The suspension of standardized testing requirements for applicants was “intended as an accommodation and not a permanent policy shift, and does not foreclose future Board policy actions” regarding the tests, she said. UC officials are currently debating whether to eliminate the SAT and ACT testing requirement, and regents are expected to take action, possibly in May.
Both UC and Cal State will accept the results of high school Advanced Placement exams even though they are being significantly revised to recognize the move to online learning and social distancing practices. The College Board, which owns the exams, has announced they will be given at home as open-book tests this year and last only 45 minutes, which is significantly shorter than the usual two-to-three-hour duration. Students typically earn college credit for the courses if they earn a score of 3 or above out of 5.
The College Board also said Wednesday that it will provide additional SAT testing dates and increased capacity “as soon as the public health situation allows” and, if schools remain closed, would pursue “innovative means” to ensure all students can take the exam this fall.
The UC announcement came as a relief to many students, families, high school counselors and equity advocates. Audrey Dow, senior vice president for the Campaign for College Opportunity, said the coronavirus crisis has exacerbated inequities in education as students struggle with access to computers, the internet, counseling and guidance.
“UC leaders are showing us they can pivot quickly to ensure equity in admissions for our most vulnerable students,” she said.
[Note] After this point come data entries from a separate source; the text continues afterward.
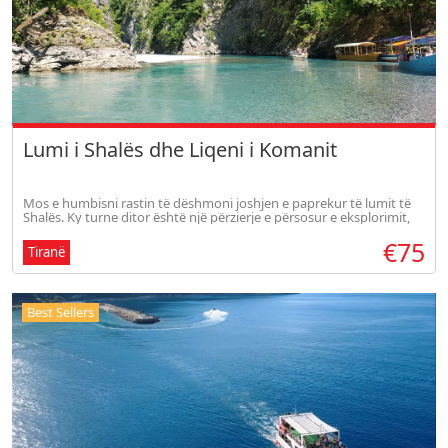
Lumi i Shalës dhe Liqeni i Komanit
Mos e humbisni rastin të dëshmoni joshjen e paprekur të lumit të
Shalës. Ky turne ditor është një përzierje e përsosur e eksplorimit,
relaksimit dhe krijimit të kujtimeve të pashlyeshme mes bukurisë s
€75
Tiranë
Best Sellers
UC campus admission directors say they plan to fully embrace the call for flexibility.
Lisa Przekop, UC Santa Barbara admissions director, said admitted students are usually required to accept an admission offer by May 1, for instance, and provide official transcripts documenting their self-reported grades by July. Those deadlines are important, she said, so campuses can begin planning housing assignments, orientations and other events.
Napolitano said that those deadlines would remain in place but that students and schools will not face consequences if they are not met, and students will not be required to submit a nonrefundable deposit by May 1 if they are unable to do so. At Cal State, campuses are making individual decisions on whether to extend those deadlines.
Przekop said UC Santa Barbara would use “maximum flexibility” in considering why some students may not make those deadlines or meet other requirements.
“We’re going to need to give students the benefit of the doubt,” she said. “I don’t want them to panic. We’re on their side.”